Just this week, Maxime Bernier, leader of the People’s Party of Canada, told the Toronto Star‘s editorial board that “while the climate may be changing, this is not due primarily to human activity.”
In the U.S., climate contrarians hold key political positions.
“We have the president of the United States basically enunciating climate denier talking points, so it’s still alive and well,” said Robert Brulle, a professor at Brown University in Providence, R.I., who has spent years researching climate contrarians.
John Cook at the Center for Climate Change Communication at George Mason University recently completed a study tracking climate misinformation in internet articles. He discovered an increase in rhetoric denying that warming is happening — but he also saw evidence of an uptick in misinformation about climate change solutions over the last few years.
Other climate communication researchers say they’ve noticed a similar trend.
“In some ways, the face of climate denial in political rhetoric has shifted,” said Matto Mildenberger, a Canadian climate policy researcher currently working at the University of California, Santa Barbara.
“It tends to be much more either, ‘We can’t do anything about it’ or ‘It’s not important enough to do right away.'”
The researchers have also found evidence that climate misinformation is affecting public opinion about the nature of climate change and the efficacy of solutions.
‘Organized climate change denial’
The phenomenon of climate misinformation has been the focus of a growing field of research, which began when social scientists noticed an emerging anti-climate change narrative in response to scientific evidence of global warming.
Environmental sociologist Riley Dunlap was one of the first researchers to investigate what he calls “organized climate change denial.” (Riley Dunlap)
The first assessment of the United Nations Intergovernmental Panel on Climate Change (IPCC) was released in 1990, and concluded that human activities were increasing atmospheric greenhouse gas concentrations that would warm the earth’s surface.
The evidence and scientific consensus for climate change caused by human activities has accumulated since then. This week, a new IPCC Special Report described widespread melting of ice sheets and ocean warming and stressed the need for “ambitious emissions reductions coupled with coordinated sustained and increasingly ambitious adaptation actions.”
Environmental sociologist Riley Dunlap, one of the early climate communication researchers, was intrigued in the ’90s when he recognized a “counter-movement” to climate activism.

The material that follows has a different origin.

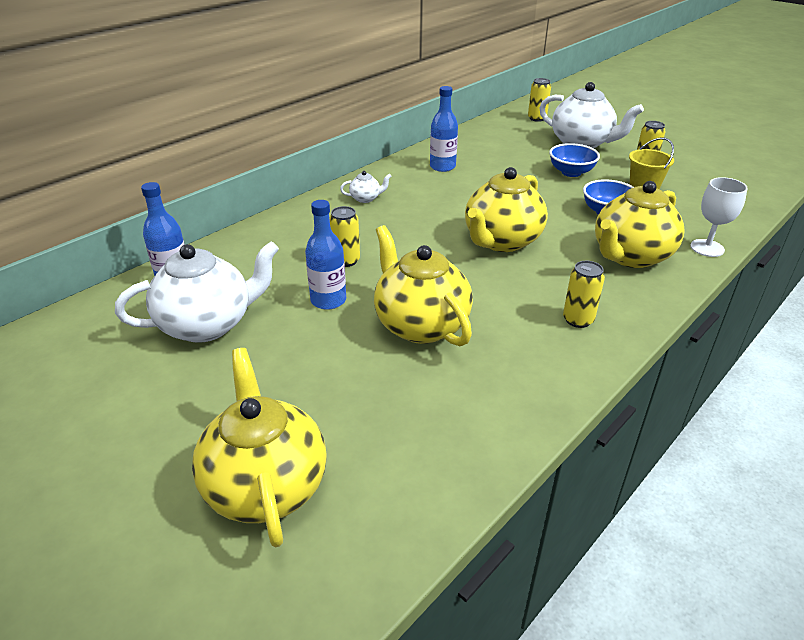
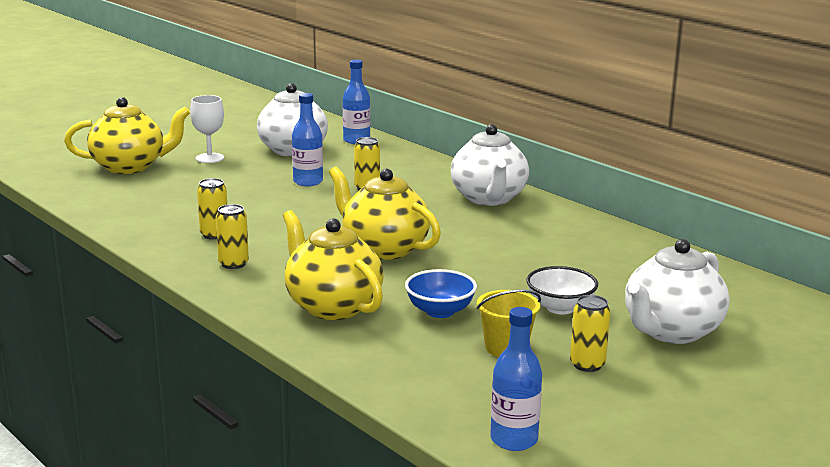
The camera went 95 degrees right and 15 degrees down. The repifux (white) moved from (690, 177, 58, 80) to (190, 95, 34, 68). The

“You get these almost always conservative counter-movements that emerge when the first movement is pushing society, with some success, in a progressive direction,” said Dunlap.
In one paper, Dunlap identified the members of the movement as “contrarian scientists, fossil fuels corporations, conservative think-tanks, and various front groups,” along with “a bevy of amateur climate bloggers and self-designated experts, public relations firms, astroturf groups, conservative media and pundits, and conservative politicians.”

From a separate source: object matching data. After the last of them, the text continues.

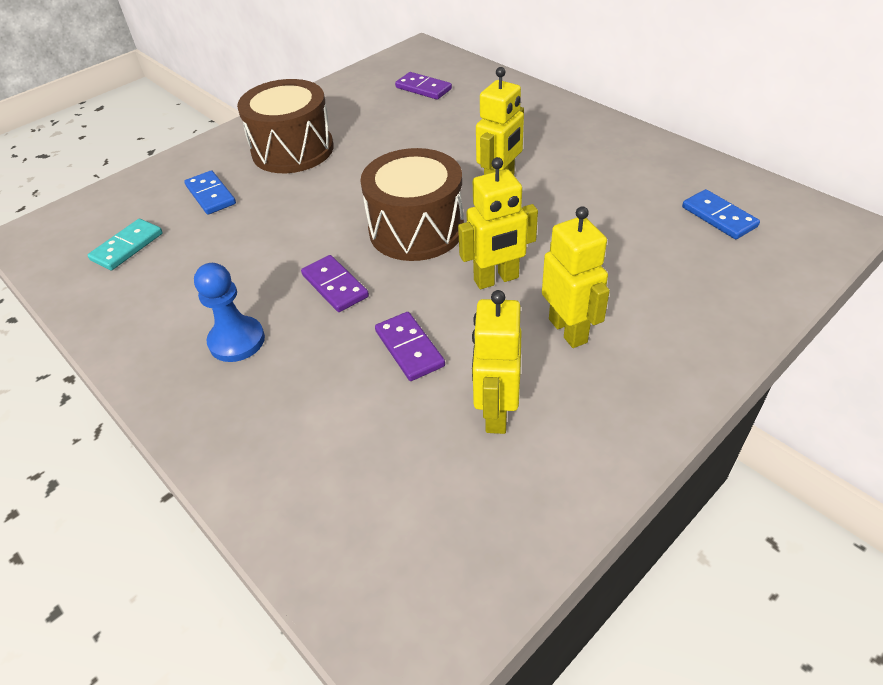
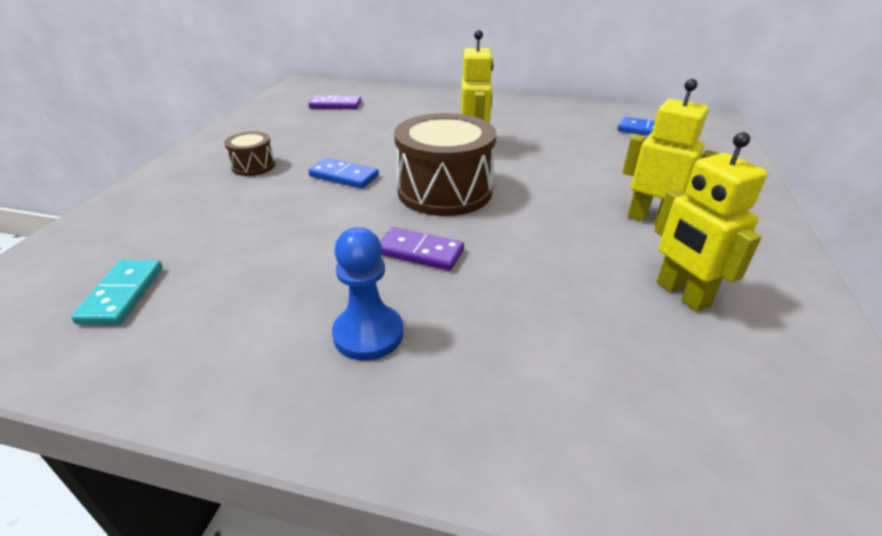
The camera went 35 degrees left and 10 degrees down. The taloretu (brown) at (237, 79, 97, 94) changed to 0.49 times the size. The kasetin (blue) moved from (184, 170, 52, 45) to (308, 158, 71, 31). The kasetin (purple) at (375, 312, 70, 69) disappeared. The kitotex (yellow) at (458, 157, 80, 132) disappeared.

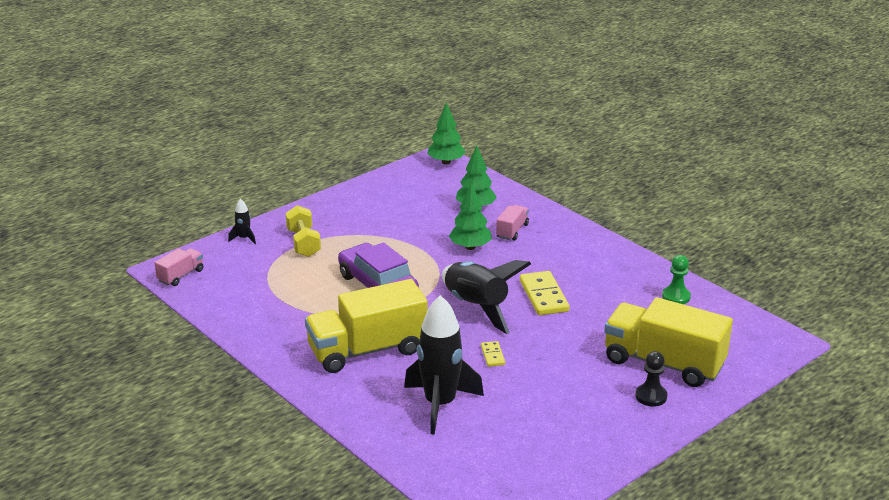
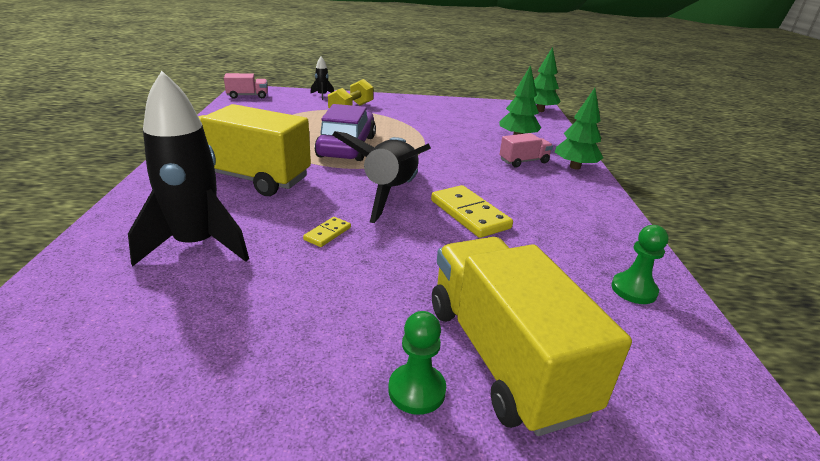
The camera went 40 degrees right and 0 degrees up. The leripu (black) at (635, 351, 32, 56) became the leripu (green) at (388, 311, 58, 104). The kasetin (yellow) at (520, 271, 49, 44) turned 60 degrees counterclockwise. The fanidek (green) moved from (449, 183, 43, 67) to (555, 88, 48, 82).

In 1991, a New York Times story described how a campaign by coal-burning utility companies and coal producers aimed “to ‘reposition global warming as theory’ and not fact.”

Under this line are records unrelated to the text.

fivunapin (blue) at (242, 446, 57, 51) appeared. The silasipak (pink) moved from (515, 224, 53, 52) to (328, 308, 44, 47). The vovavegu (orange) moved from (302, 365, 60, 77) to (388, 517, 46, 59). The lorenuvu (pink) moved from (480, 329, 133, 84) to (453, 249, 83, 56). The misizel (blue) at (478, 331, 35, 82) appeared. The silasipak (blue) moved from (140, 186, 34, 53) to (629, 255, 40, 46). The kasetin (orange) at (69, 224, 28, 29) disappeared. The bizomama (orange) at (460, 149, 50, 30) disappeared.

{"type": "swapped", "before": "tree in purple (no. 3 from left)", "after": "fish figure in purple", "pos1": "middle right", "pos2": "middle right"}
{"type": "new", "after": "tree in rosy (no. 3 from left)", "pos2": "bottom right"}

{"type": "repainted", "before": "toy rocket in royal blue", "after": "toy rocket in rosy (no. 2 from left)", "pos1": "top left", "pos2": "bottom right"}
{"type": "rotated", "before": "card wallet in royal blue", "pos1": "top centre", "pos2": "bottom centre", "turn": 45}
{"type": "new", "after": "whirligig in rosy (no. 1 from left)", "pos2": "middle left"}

In 1998, leaked documents from the American Petroleum Institute, a trade organization for the oil and gas industry, described its plan to boost uncertainty about climate change. Those documents, now published online by the Union of Concerned Scientists, describe a global communications action plan where “victory will be achieved when … recognition of uncertainties [around climate science] becomes part of the ‘conventional wisdom.'”
“The conservative movement/fossil fuel complex quickly adopted the strategy of ‘manufacturing’ uncertainty and doubt (perfected by the tobacco industry) as its preferred strategy for promoting skepticism,” Dunlap wrote.